Recorded information Start Marker
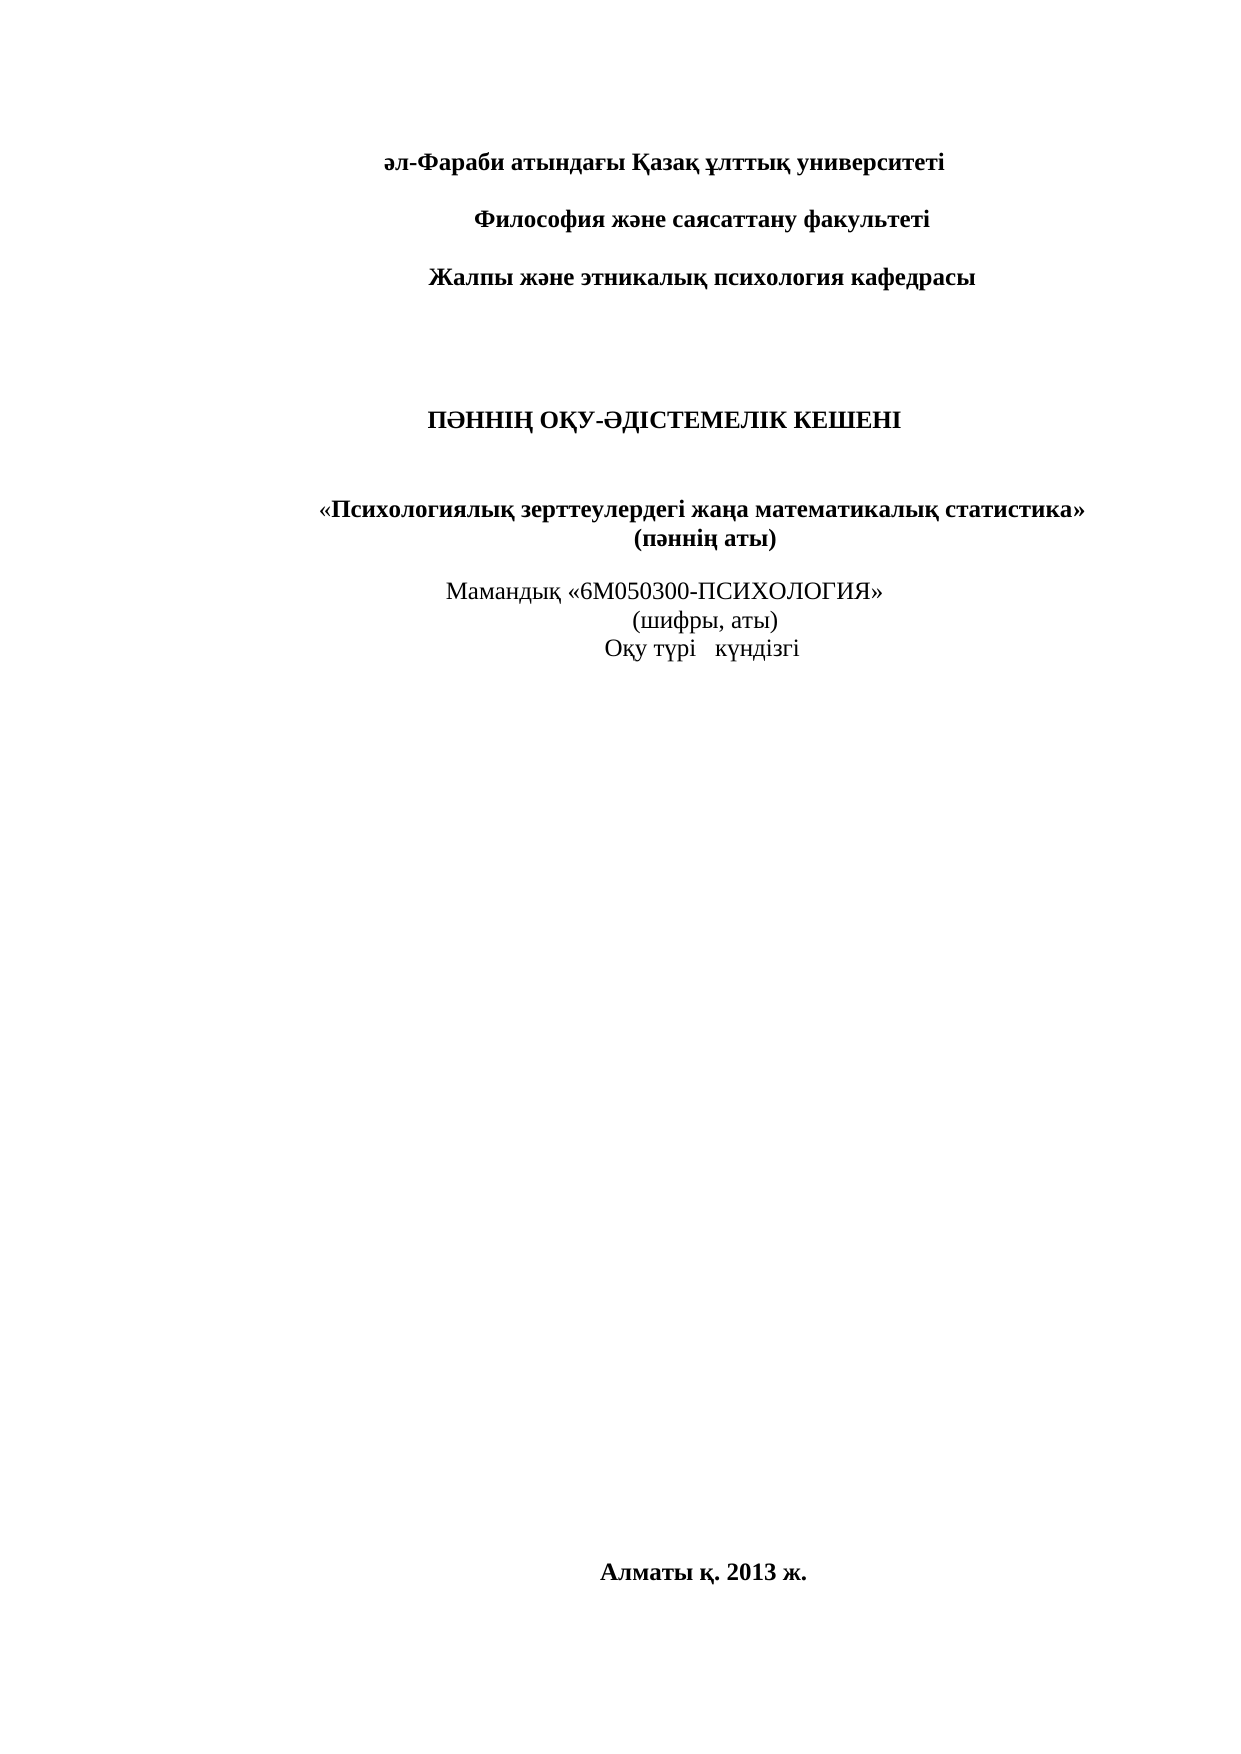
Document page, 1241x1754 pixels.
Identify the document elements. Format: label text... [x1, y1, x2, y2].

subtitle ПӘННІҢ ОҚУ-ӘДІСТЕМЕЛІК КЕШЕНІ [177, 406, 1152, 434]
text Философия және саясаттану факультеті [177, 204, 1152, 233]
text «Психологиялық зерттеулердегі жаңа математикалық статистика» [177, 494, 1152, 523]
text (шифры, аты) [177, 605, 1152, 633]
text Алматы қ. 2013 ж. [207, 1557, 1152, 1586]
text Оқу түрі күндізгі [177, 633, 1152, 662]
text әл-Фараби атындағы Қазақ ұлттық университеті [177, 147, 1152, 176]
text Жалпы және этникалық психология кафедрасы [177, 262, 1152, 291]
text Мамандық «6М050300-ПСИХОЛОГИЯ» [177, 576, 1152, 605]
text (пәннің аты) [177, 523, 1152, 552]
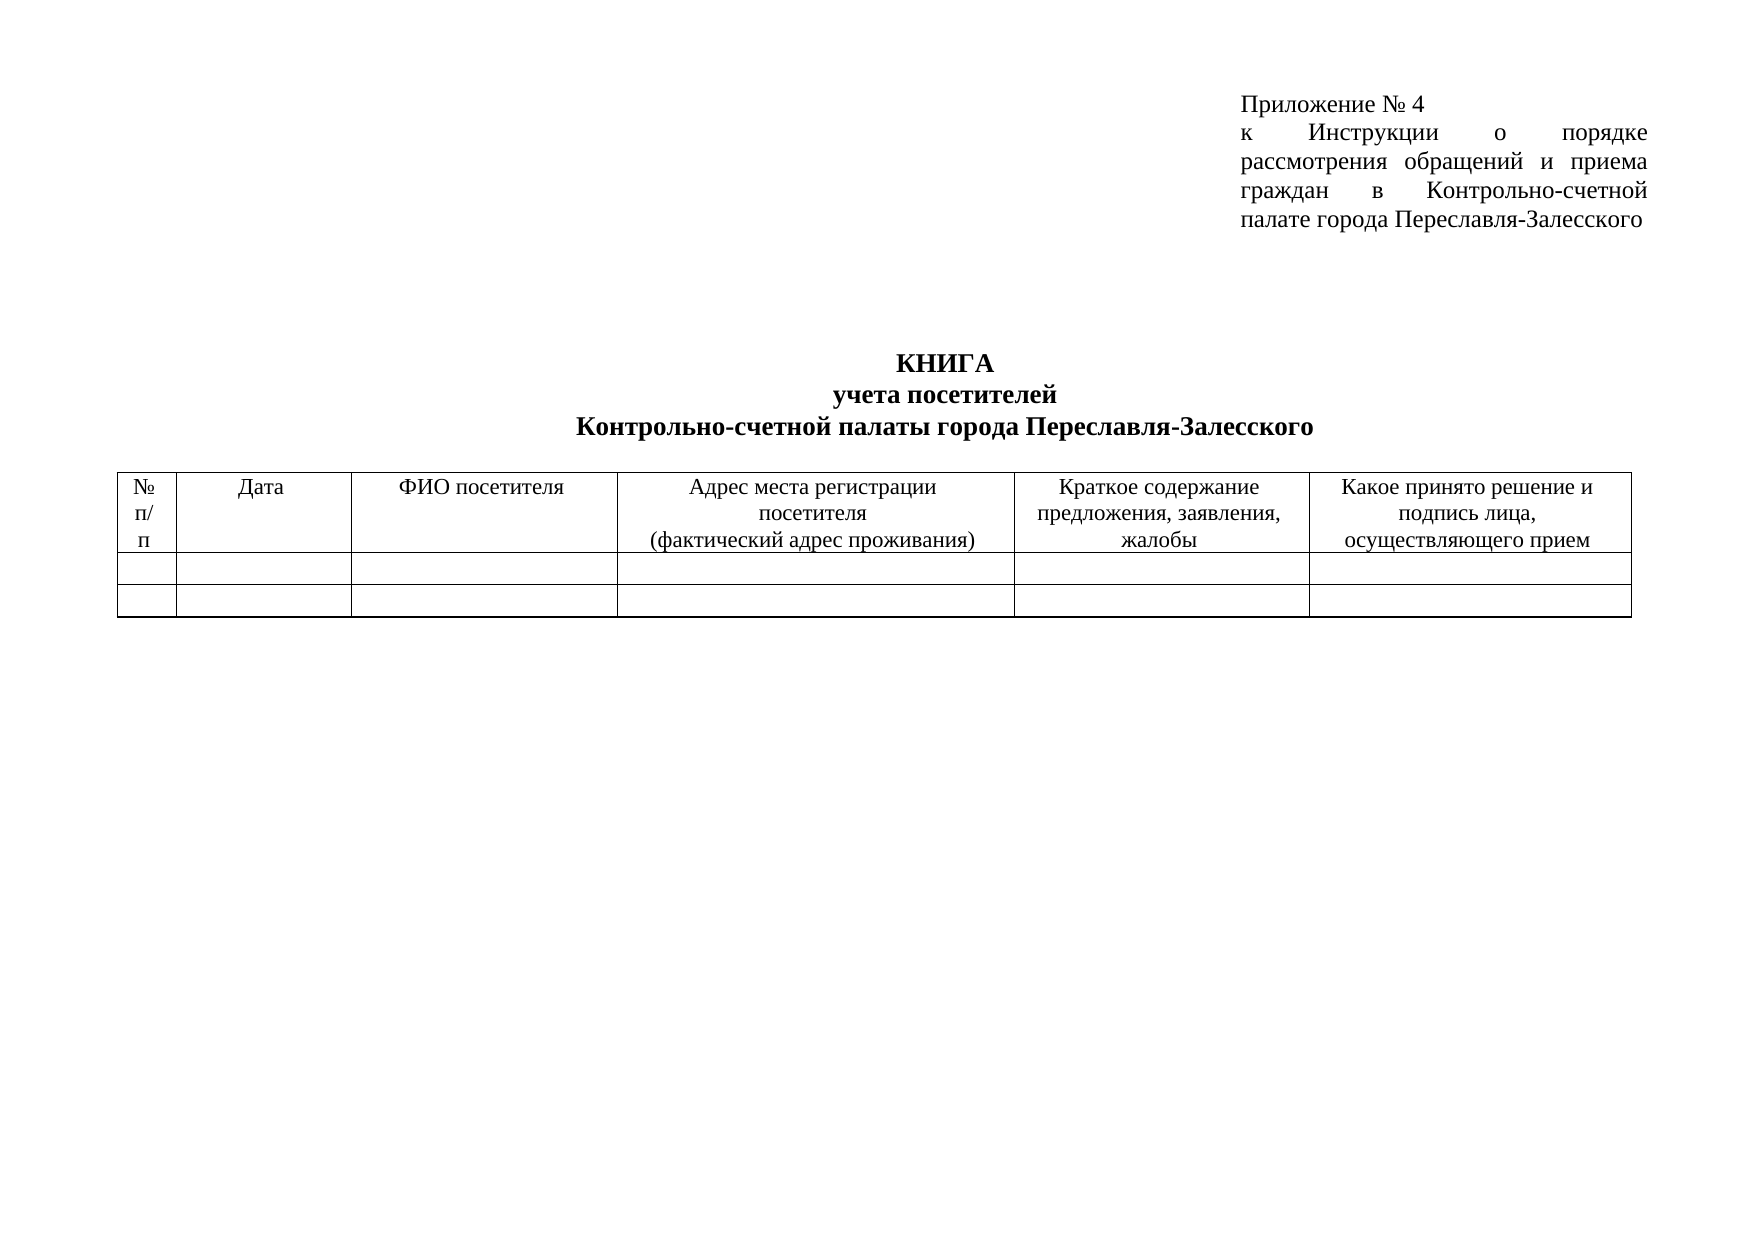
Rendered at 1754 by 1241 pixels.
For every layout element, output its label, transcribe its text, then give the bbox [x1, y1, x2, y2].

table_cell [177, 553, 351, 584]
table_cell [118, 553, 176, 584]
table_cell [352, 553, 617, 584]
table_header Краткое содержание предложения, заявления, жалобы [1015, 473, 1309, 552]
table_cell [618, 585, 1014, 616]
table_cell [177, 585, 351, 616]
table_cell [1310, 585, 1631, 616]
table_header Какое принято решение и подпись лица, осуществляющего прием [1310, 473, 1631, 552]
text учета посетителей [118, 378, 1648, 410]
table_cell [1310, 553, 1631, 584]
table_cell [1015, 553, 1309, 584]
table_header Адрес места регистрации посетителя (фактический адрес проживания) [618, 473, 1014, 552]
text Контрольно-счетной палаты города Переславля-Залесского [118, 410, 1648, 441]
text КНИГА [118, 347, 1648, 378]
table_cell [352, 585, 617, 616]
table_header Дата [177, 473, 351, 552]
text Приложение № 4 [1240, 89, 1648, 117]
table_header № п/п [118, 473, 176, 552]
table_cell [118, 585, 176, 616]
text к Инструкции о порядке рассмотрения обращений и приема граждан в Контрольно-счетной палате города Переславля-Залесского [1240, 117, 1648, 232]
table_cell [618, 553, 1014, 584]
table_cell [1015, 585, 1309, 616]
table_header ФИО посетителя [352, 473, 617, 552]
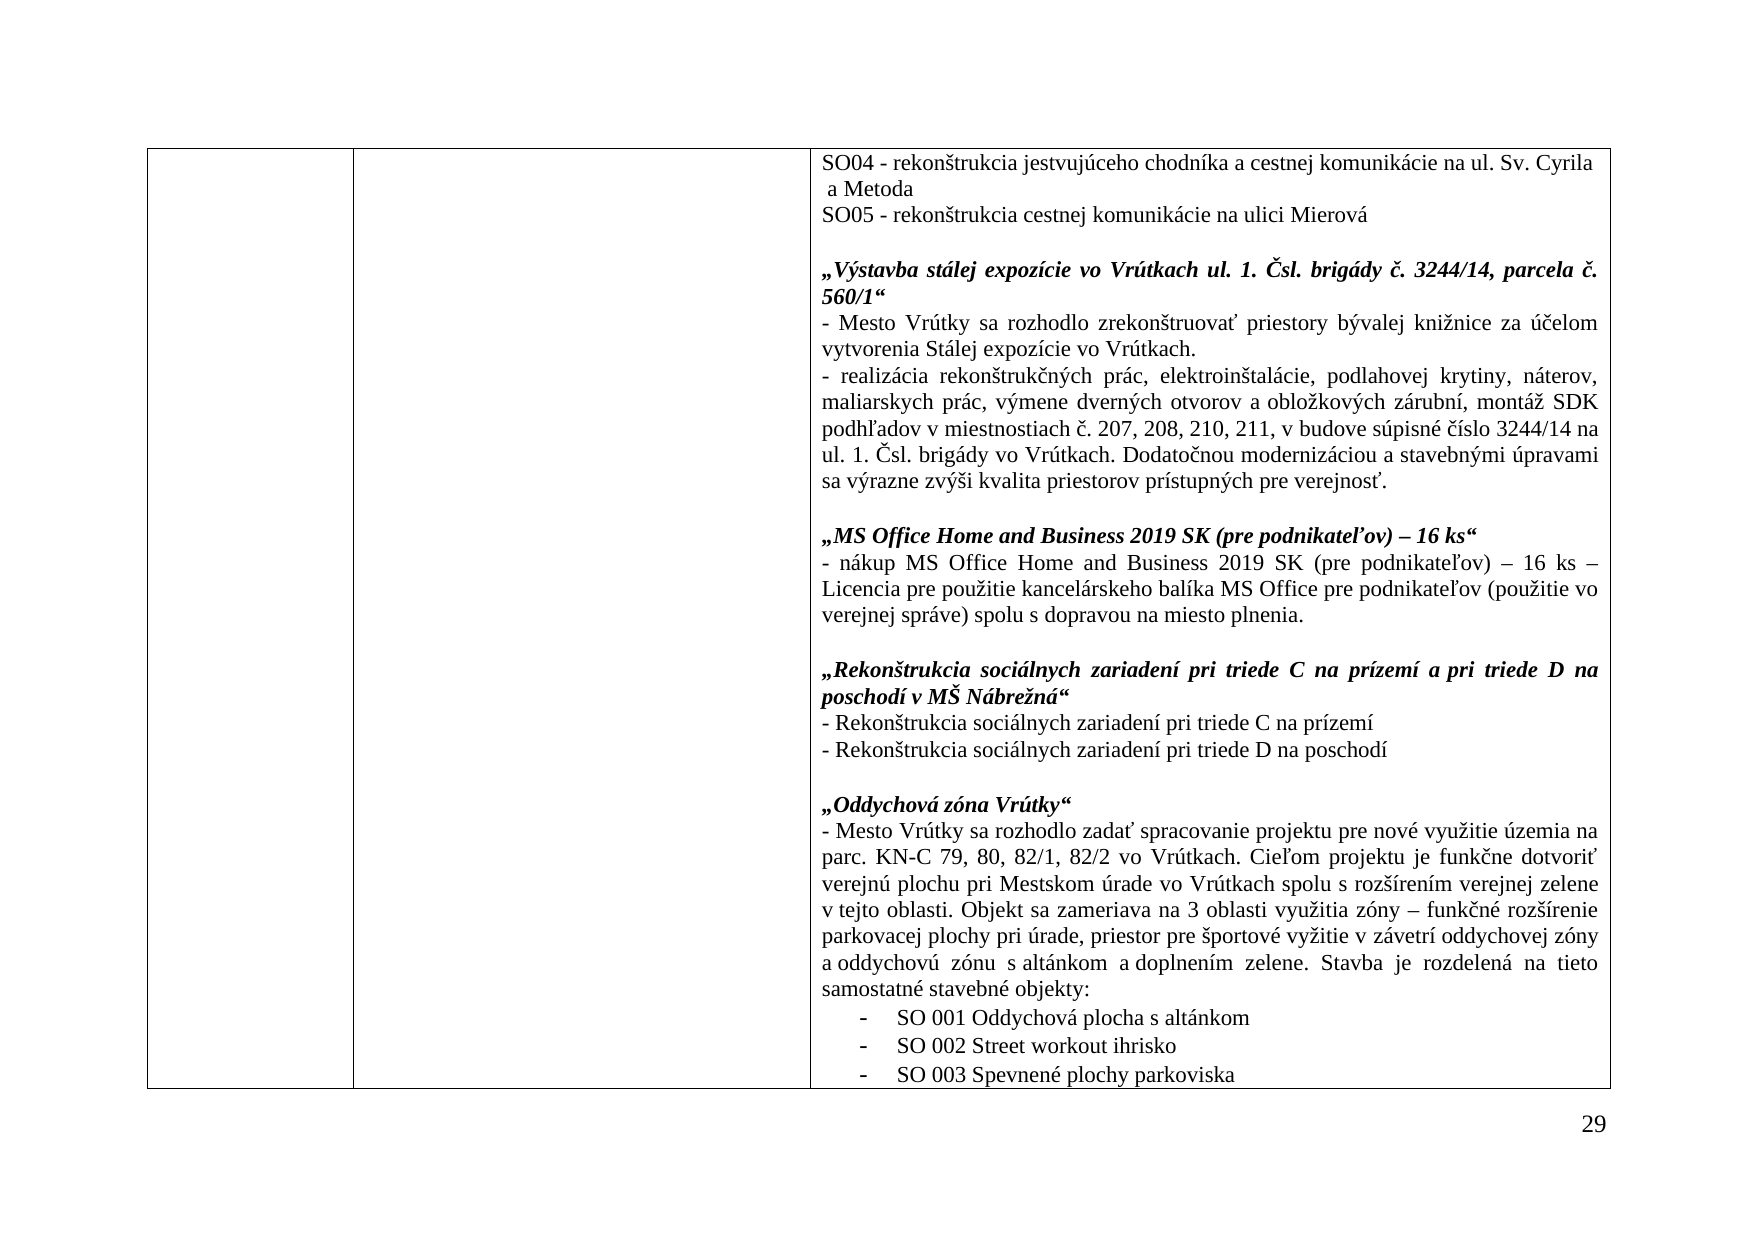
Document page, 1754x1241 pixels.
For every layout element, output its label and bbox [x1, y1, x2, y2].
Recorded information End Marker
**What is being asked:** Although the records above contain pictures, the copy should hold only the lines from their start through the line containing "Rendered at 1754 by 1241 pixels.", each exactly as written, and none of the pictures.

**Answer to this exercise:**
Document page, 1241x1754 pixels.
Identify the document elements. Format: label text... [x1, y1, x2, y2].

subtitle ПӘННІҢ ОҚУ-ӘДІСТЕМЕЛІК КЕШЕНІ [177, 406, 1152, 434]
text Философия және саясаттану факультеті [177, 204, 1152, 233]
text «Психологиялық зерттеулердегі жаңа математикалық статистика» [177, 494, 1152, 523]
text (шифры, аты) [177, 605, 1152, 633]
text Алматы қ. 2013 ж. [207, 1557, 1152, 1586]
text Оқу түрі күндізгі [177, 633, 1152, 662]
text әл-Фараби атындағы Қазақ ұлттық университеті [177, 147, 1152, 176]
text Жалпы және этникалық психология кафедрасы [177, 262, 1152, 291]
text Мамандық «6М050300-ПСИХОЛОГИЯ» [177, 576, 1152, 605]
text (пәннің аты) [177, 523, 1152, 552]
Rendered at 1754 by 1241 pixels.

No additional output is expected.